Экипаж, потягиваясь, приступил. Коля берет погоду. Филаретыч листает

сборник схем захода. Алексеич проверяет свои фазы. В кабине движение. Зашла проводница, забрала чашки, пустые бутылки

— Машина меняется?

— Нет, проходит.

— Сколько градусов?

— Восемь. Жары.

Ушла. Коля вывесил погоду на листочке на видное место.

Большая цифра «748» обведена жирной чертой. Это главная цифра: от неё зависит наша жизнь.

Есть такое понятие: «эшелон перехода». На этой высоте мы обязаны установить в окошечках своих высотомеров давление аэродрома, эти 748 мм. А так как изменение давления на один миллиметр пропорционально изменению высоты на одиннадцать метров, стрелка переместится и покажет высоту на 132 метра меньше, чем была. Вот теперь это и есть наша высота относительно аэродрома.

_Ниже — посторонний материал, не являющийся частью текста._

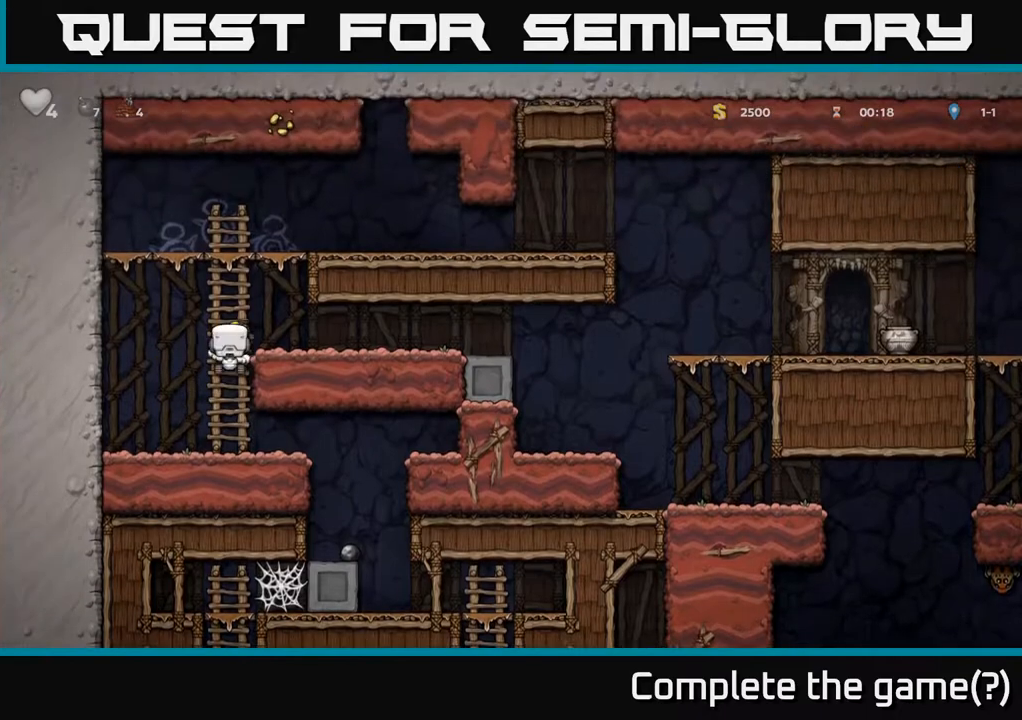
{"buttons": ["DPAD_RIGHT"], "left_stick": "center", "right_stick": "center", "events": [[150, "A", "up"]]}
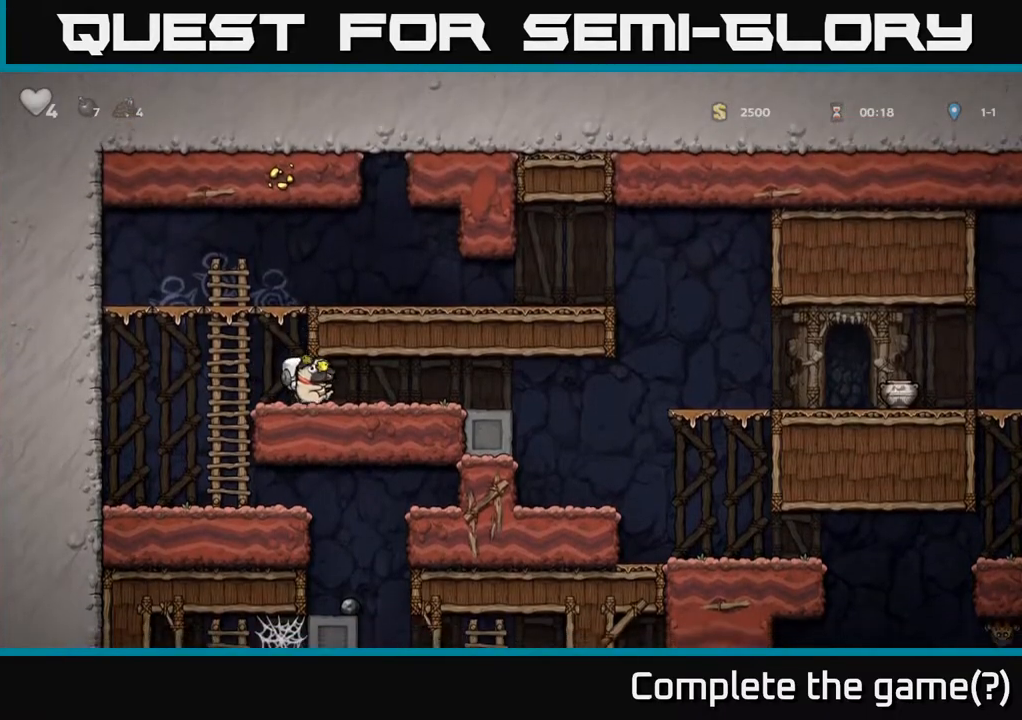
{"buttons": ["DPAD_RIGHT"], "left_stick": "center", "right_stick": "center", "events": []}
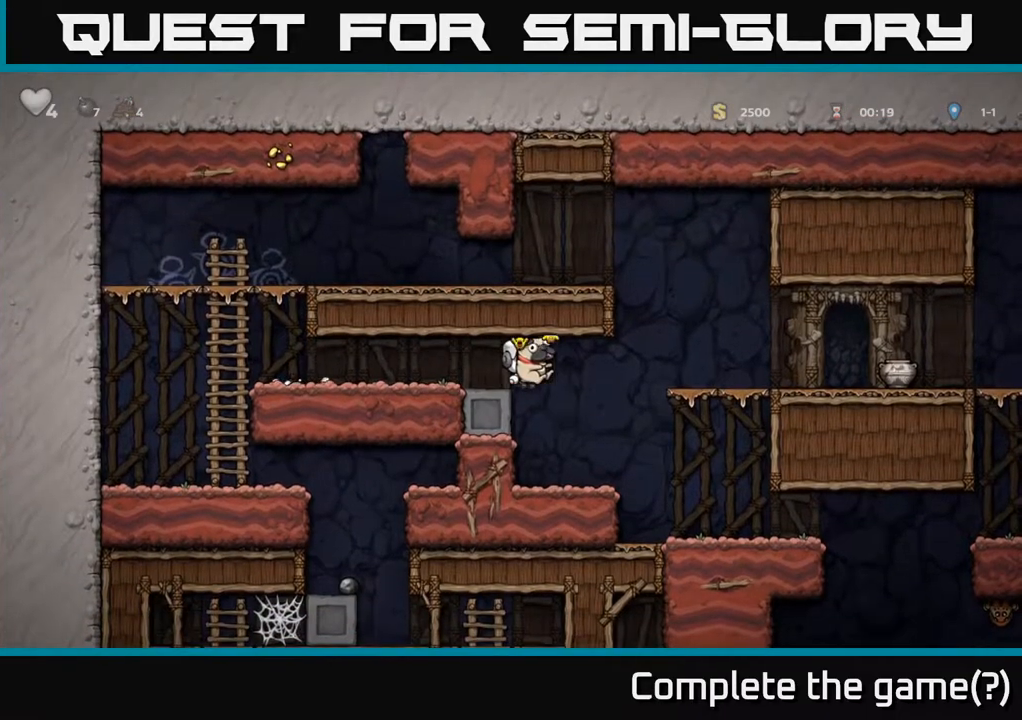
{"buttons": ["DPAD_LEFT"], "left_stick": "center", "right_stick": "center", "events": [[17, "A", "down"], [267, "A", "up"], [300, "DPAD_RIGHT", "up"], [350, "DPAD_LEFT", "down"]]}
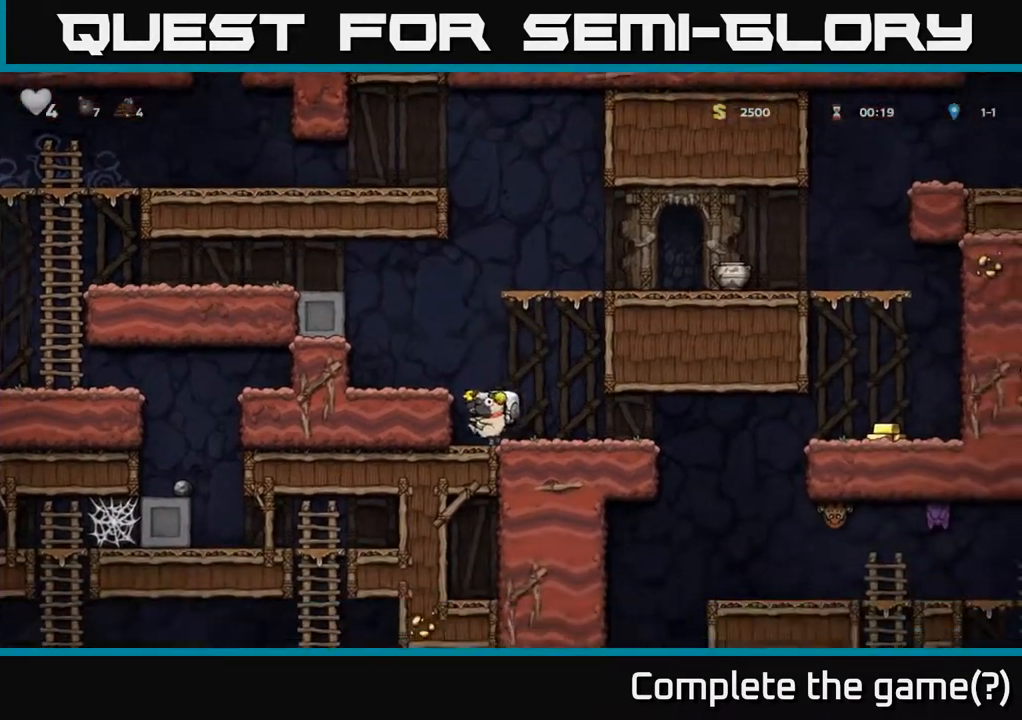
{"buttons": ["DPAD_RIGHT"], "left_stick": "center", "right_stick": "center", "events": [[50, "A", "down"], [200, "A", "up"], [350, "DPAD_LEFT", "up"], [483, "DPAD_RIGHT", "down"]]}
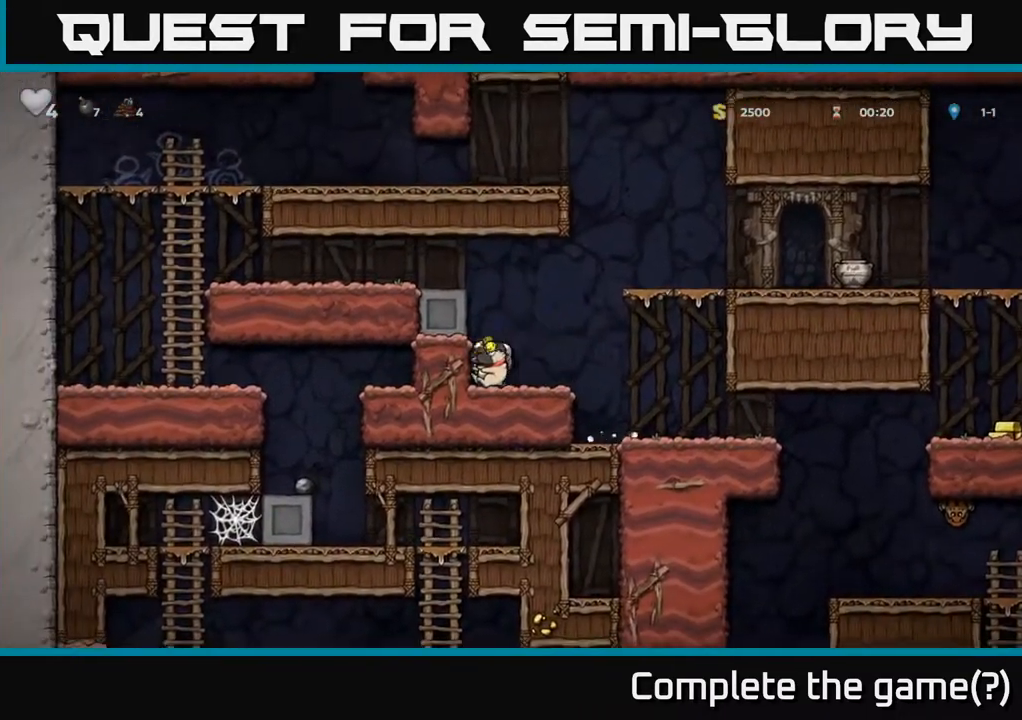
{"buttons": ["DPAD_RIGHT"], "left_stick": "center", "right_stick": "center", "events": [[200, "A", "down"], [483, "A", "up"]]}
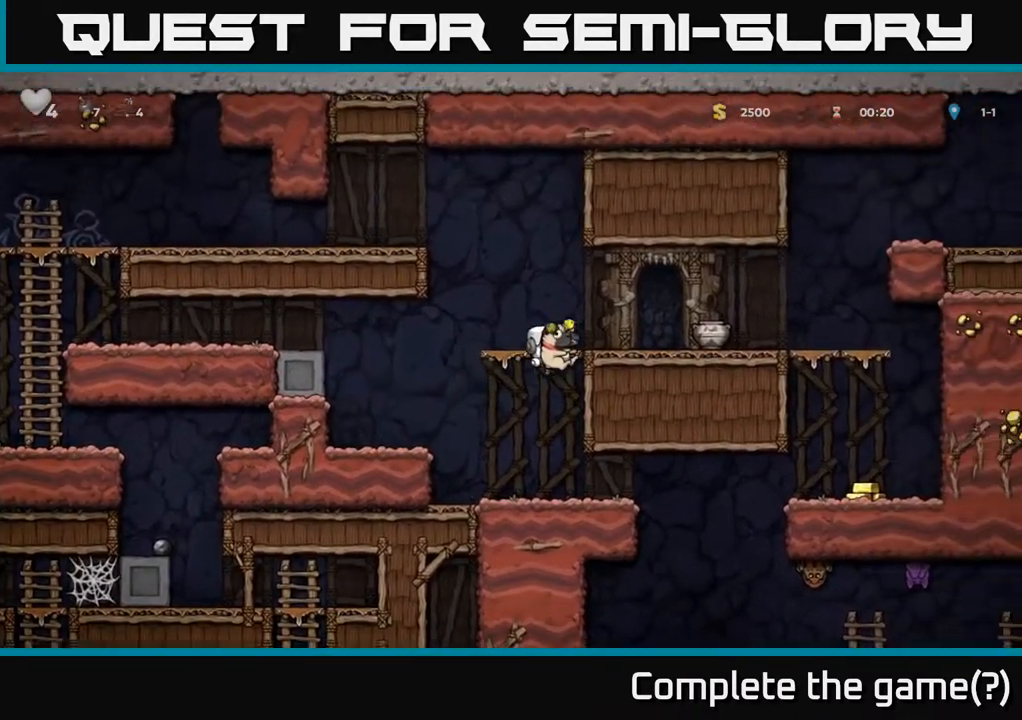
{"buttons": ["X"], "left_stick": "center", "right_stick": "center", "events": [[150, "A", "down"], [233, "A", "up"], [433, "DPAD_RIGHT", "up"], [500, "X", "down"]]}
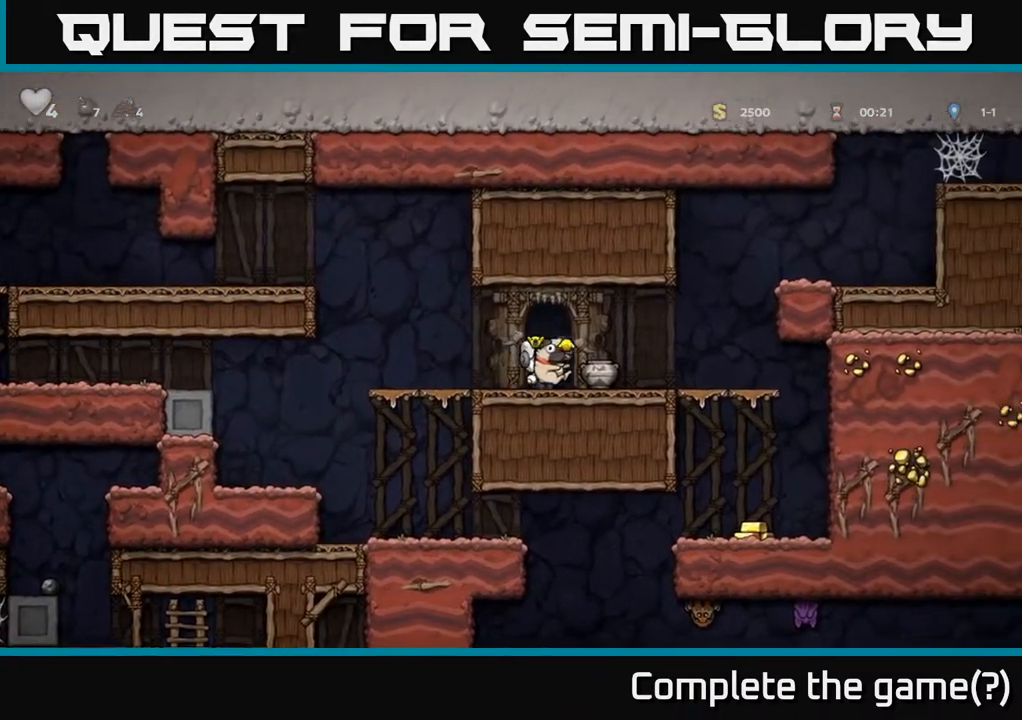
{"buttons": ["DPAD_RIGHT"], "left_stick": "center", "right_stick": "center", "events": [[67, "X", "up"], [400, "DPAD_RIGHT", "down"]]}
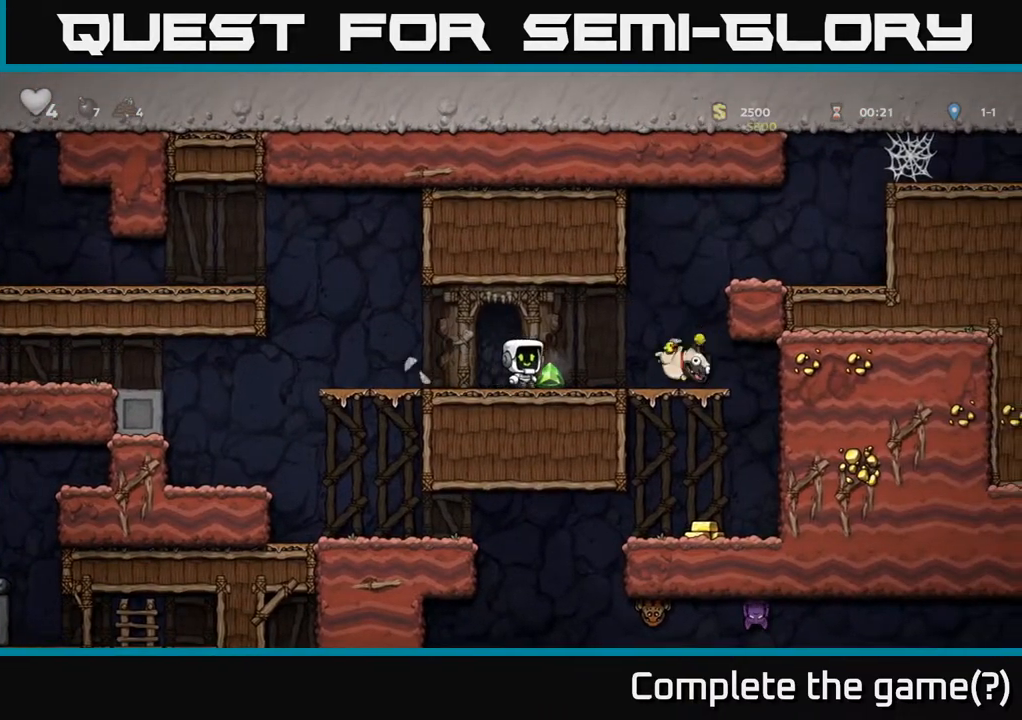
{"buttons": ["A", "DPAD_DOWN"], "left_stick": "center", "right_stick": "center", "events": [[367, "DPAD_DOWN", "down"], [367, "DPAD_RIGHT", "up"], [450, "A", "down"]]}
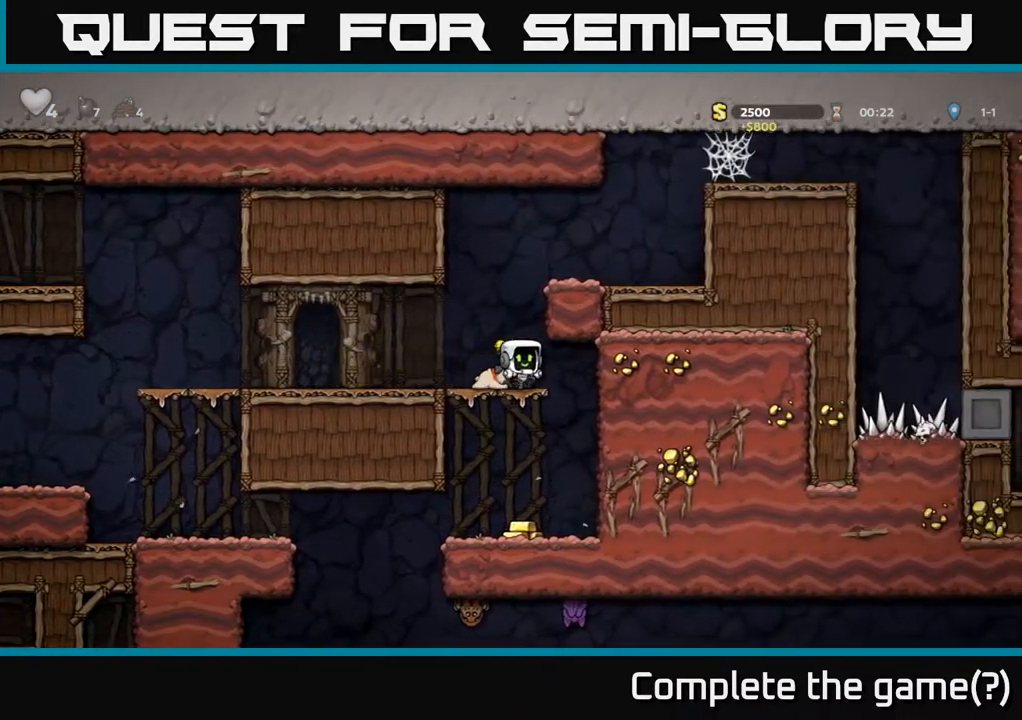
{"buttons": [], "left_stick": "center", "right_stick": "center", "events": [[100, "A", "up"], [117, "DPAD_DOWN", "up"]]}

— Выставляю курсовую систему по магнитному меридиану аэродрома посадки. Текущий курс — 76, вилка — плюс 50, после выставки курс — 126. Выставляю контрольный…

— Точно. 126. Поехали.

— Десять! — дуэтом.

— Двадцать!

— Пятьдесят! Сто двадцать шесть. Выставляю основной… Так, выставляю ИКУ. Сколько справа?

— Сто тридцать! Сто двадцать восемь… Есть!

— Курсовая система выставлена. Курс сто двадцать шесть.

Какая скрупулезность.

Дело в том, что меридианы не параллельны, а расходятся от полюса пучком. А мы летаем по прямой. И выставив на полосе перед взлетом гироагрегат относительно меридиана аэродрома взлета, все курсы выдерживаем в дальнейшем относительно него.

А на аэродроме посадки меридиан расположен под углом к тому, от которого мы прилетели. И угол этот, с учетом всех поправок на широту места и магнитное склонение, мы вводим в курсовую систему. В данном случае поправка набралась 50 градусов, и, летя на восток, ее надо прибавлять, а на запад — отнимать. Вот этот, исправленный курс, 126 градусов, — это уже относительно красноярского меридиана, и уж когда мы сядем, то на полосе компас покажет точно 288 — курс нашей полосы.

Был в истории красноярской авиации позорный случай, когда штурман перед снижением молча перевел курсовую на 50 градусов… в другую сторону. Ошибся немного. Всего на 100 градусов. И самолет довернул на 100 вправо. А там — горушки. А дело было в облаках. Стали снижаться. И когда сработала система предупреждения об опасном сближении с землей, рявкнула сирена, и у капитана хватило ума немедленно перевести машину в набор.

Поняли, что заблудились — на малой высоте и вблизи родного аэродрома. Но стыдно было докладывать об этом в эфир. Молча пытались восстановить ориентировку, но в облаках, на малой высоте приборы давали неточные показания — да и вообще, ничего не вязалось.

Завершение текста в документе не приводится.